Colombia

Muere joven de 24 años en choque en la Zona Norte de Cartagena; su novia está grave

Hace 2 horas

Un choque en la Ruta 90, en la Zona Norte de Cartagena, le costó la vida a Juan Daniel Córdoba, de 24 años. Su novia sigue hospitalizada con heridas de gravedad, en un caso que vuelve a poner bajo la lupa la siniestralidad vial en la ciudad.

La muerte de Juan Daniel Córdoba, un joven de 24 años, tras un choque en la Ruta 90, en la Zona Norte de Cartagena, dejó una escena de dolor que golpea más allá de una estadística de tránsito. En el mismo accidente, su novia resultó con lesiones de gravedad y continúa hospitalizada, lo que convierte este caso en una tragedia familiar y en otro recordatorio de la fragilidad de la seguridad vial en uno de los corredores más transitados del área metropolitana.

De acuerdo con lo informado por El Tiempo (Colombia), el siniestro ocurrió en la Ruta 90, una vía clave para la movilidad en el norte de la ciudad y para el flujo hacia zonas residenciales, turísticas y comerciales. Córdoba perdió la vida en el lugar o poco después del impacto, mientras que su acompañante fue trasladada a un centro asistencial, donde permanece bajo observación médica por la gravedad de sus heridas. Aunque todavía no se han conocido mayores detalles sobre las circunstancias exactas del choque, el caso ha reactivado la conversación sobre el exceso de velocidad, la imprudencia al volante y las condiciones de algunas carreteras que, en horas pico o de alta circulación, se convierten en puntos críticos.

Más allá del nombre de la víctima, lo ocurrido pone en evidencia un problema que Cartagena arrastra desde hace años: la alta exposición de jóvenes y motociclistas a accidentes de tránsito con desenlaces fatales. En ciudades como esta, donde la movilidad depende en buena medida de vías rápidas, la combinación de tráfico intenso, maniobras peligrosas y poca tolerancia al error termina cobrando vidas con una frecuencia alarmante.

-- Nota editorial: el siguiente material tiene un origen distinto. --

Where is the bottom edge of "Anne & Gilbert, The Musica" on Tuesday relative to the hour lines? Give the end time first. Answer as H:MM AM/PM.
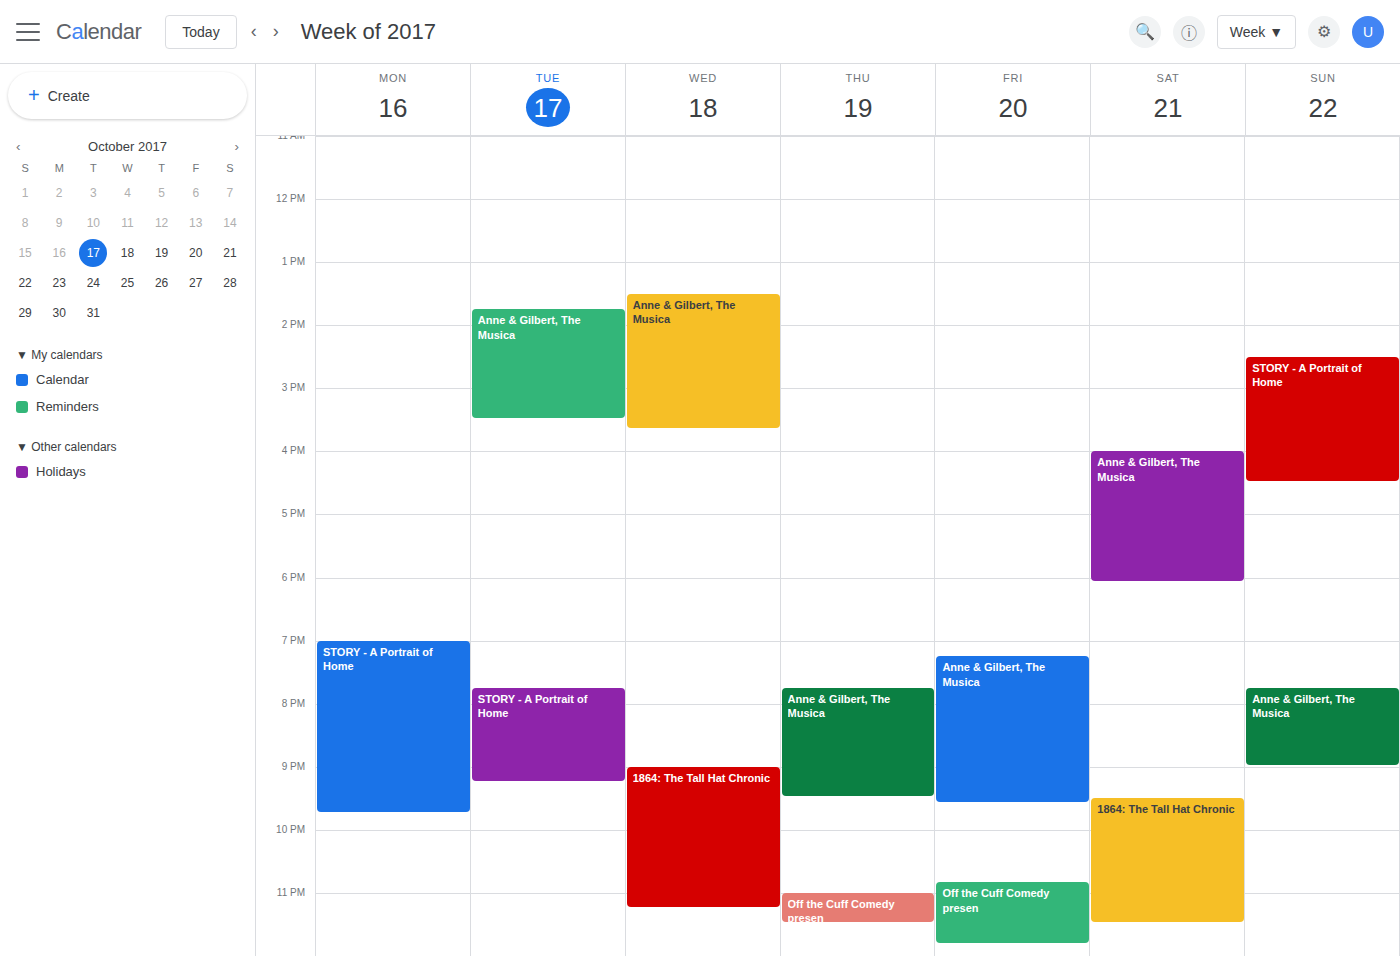
3:30 PM -- halfway between the 3 PM and 4 PM lines.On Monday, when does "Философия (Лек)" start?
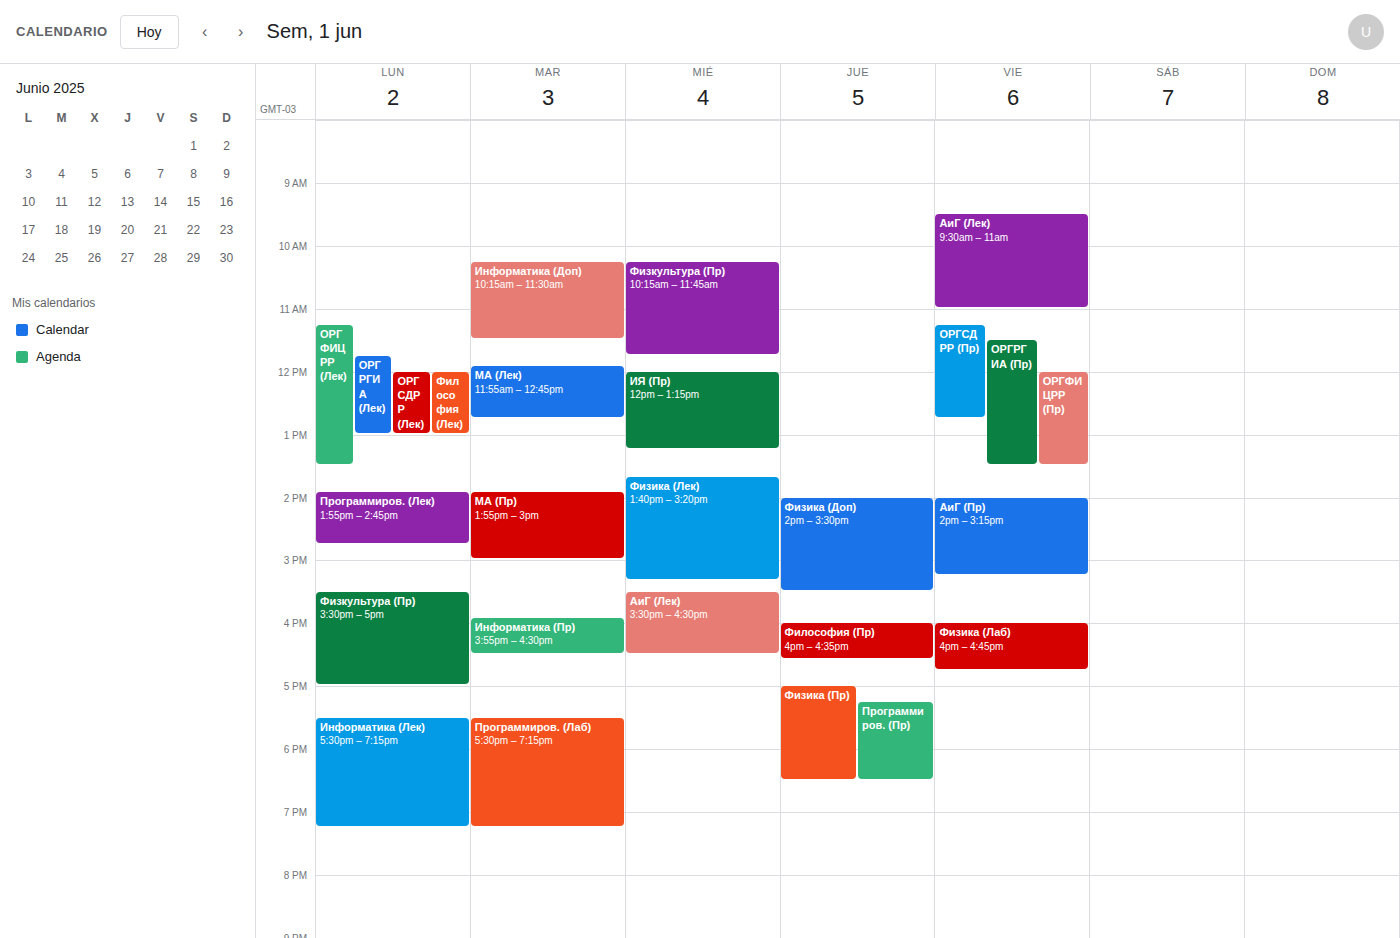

Cuando una persona de 24 años muere en un accidente y otra queda gravemente herida, no solo hay una familia fracturada; también hay una discusión pendiente sobre prevención, control y educación vial que sigue sin dar resultados suficientes.

El caso de Juan Daniel Córdoba debería leerse también como un síntoma de algo mayor: la normalización de las muertes en carretera. Cada siniestro como este deja una cadena de consecuencias que rara vez se mide en los reportes oficiales: gastos médicos, duelo, pérdida de ingresos, trauma emocional y comunidades enteras afectadas por una tragedia evitable. Mientras la investigación avanza y se esclarecen las responsabilidades, Cartagena suma otra historia que obliga a mirar de frente una realidad incómoda: en sus vías, la velocidad y la imprudencia siguen teniendo un costo humano demasiado alto.